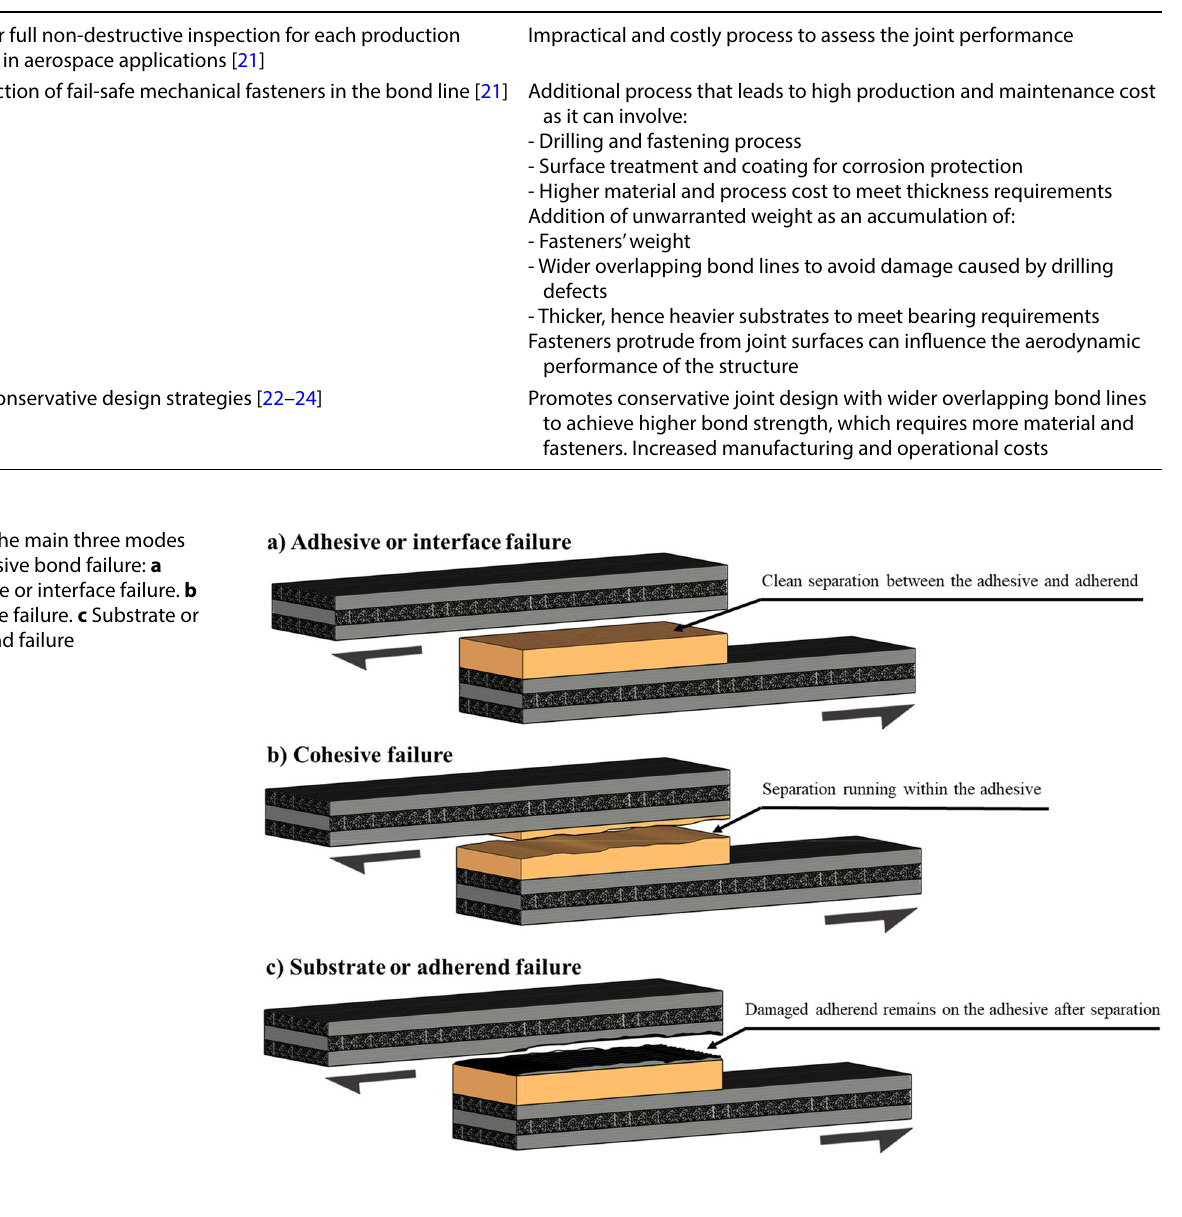
Table 2 Adhesive bonds conservative limitations in the context of advanced structural applications Limitations Impact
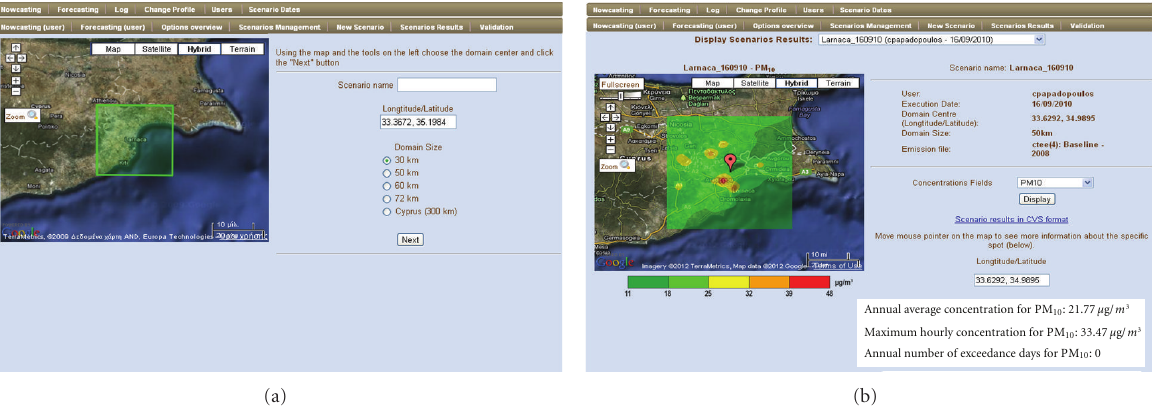
Figure 5: Emission scenario set up (a) and scenarios results (b).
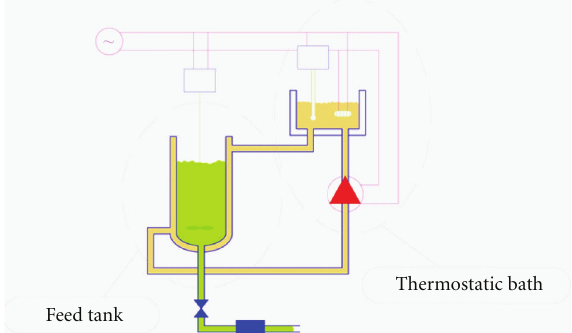
Figure 5: Feed tank for the mixtures of pork fat and diesel.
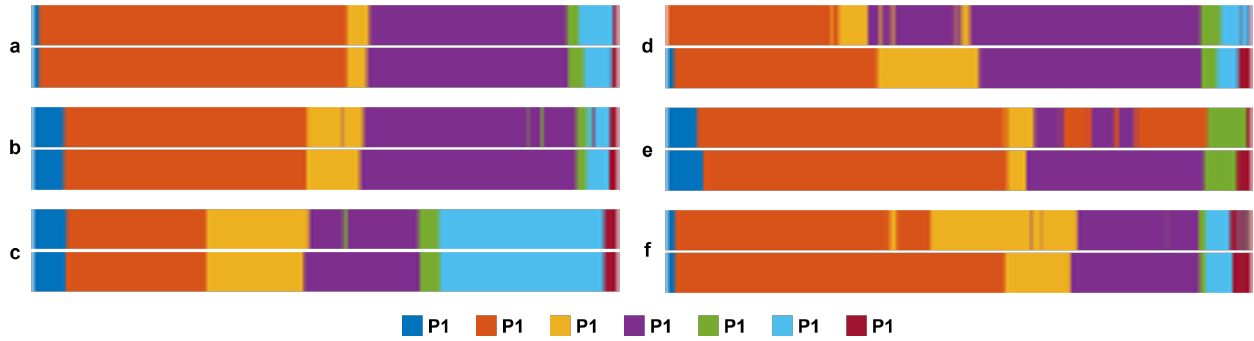
Figure 5. Visualization of localization maps of the CNN_MMC and CNN_SE_MF approaches for the seven surgical tools. For each tool, the manually labeled and predicted bounding boxes are visualized in green and blue, respectively. Images are labeled with the IoU (%) between the predicted and manually labeled boxes.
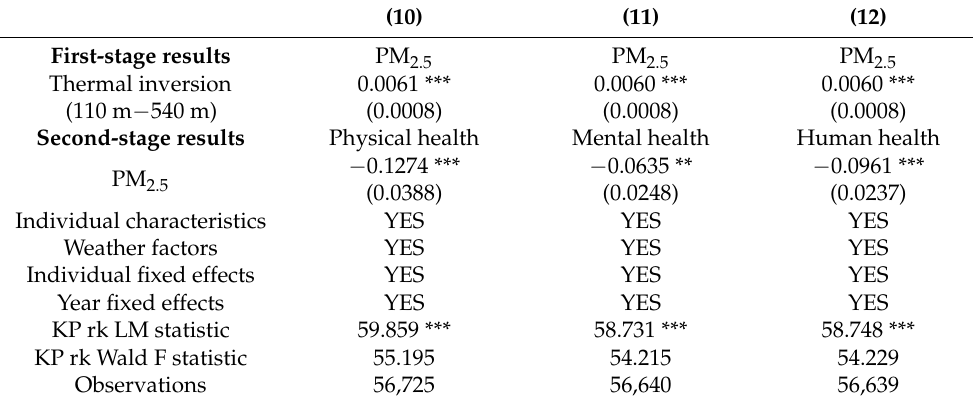
Table 5. Replacing the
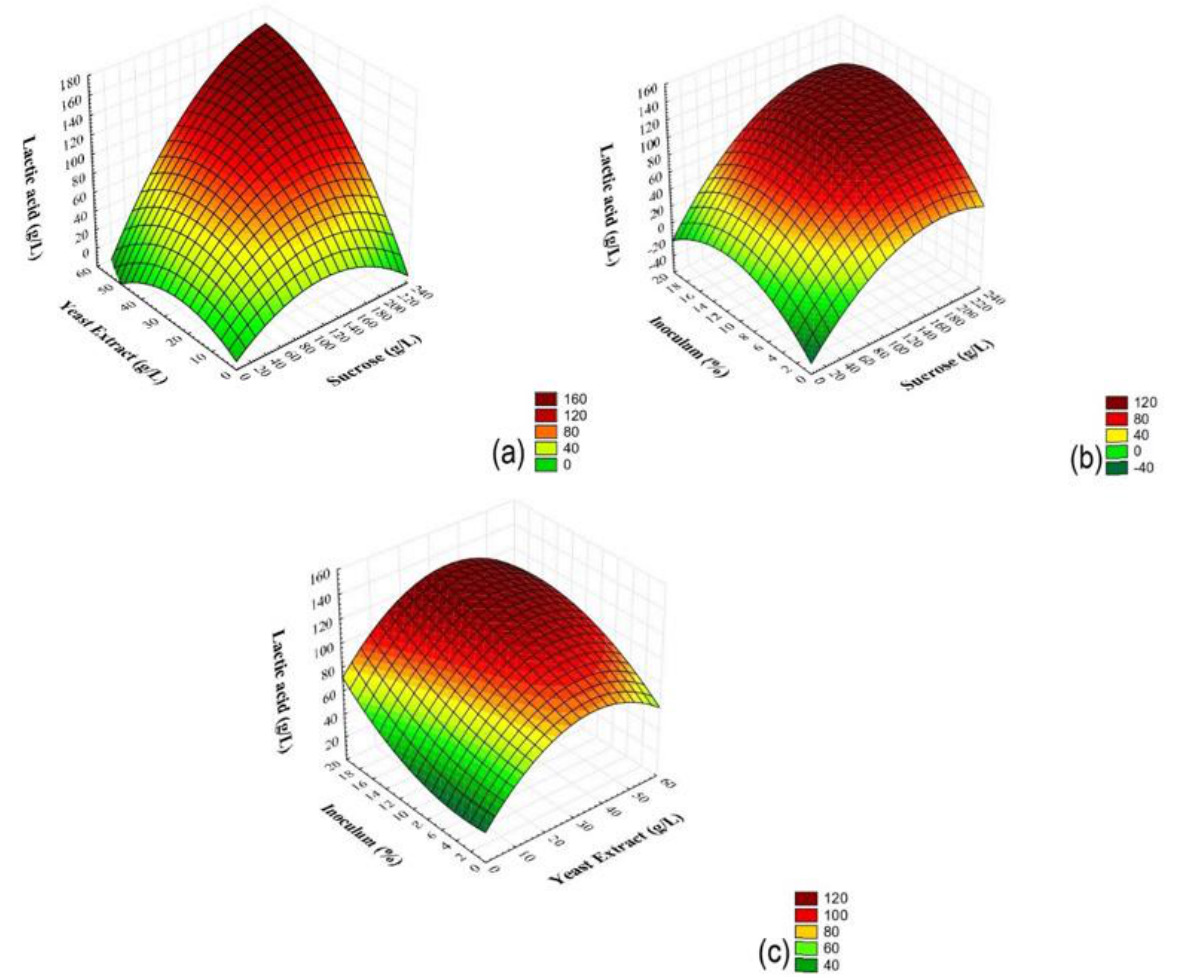
Figure 2. Response surface for lactic acid production by Lactobacillus casei Ke11 as function of variables ( a ) sucrose (X 1 ) and yeast extract (X 2 ); ( b ) sucrose (X 1 ) and percentage of inoculum (X 4 ); ( c ) yeast extract (X 2 ) and percentage of inoculum (X 4 ).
____
▸ **Problem details**
Repeat the listing above up to and including the line with "Figure 5: Feed", starting from its first line. Drop any pictures.

▸ **The completed task**
Table 2 Adhesive bonds conservative limitations in the context of advanced structural applications Limitations Impact
Figure 5: Emission scenario set up (a) and scenarios results (b).
Figure 5: Feed tank for the mixtures of pork fat and diesel.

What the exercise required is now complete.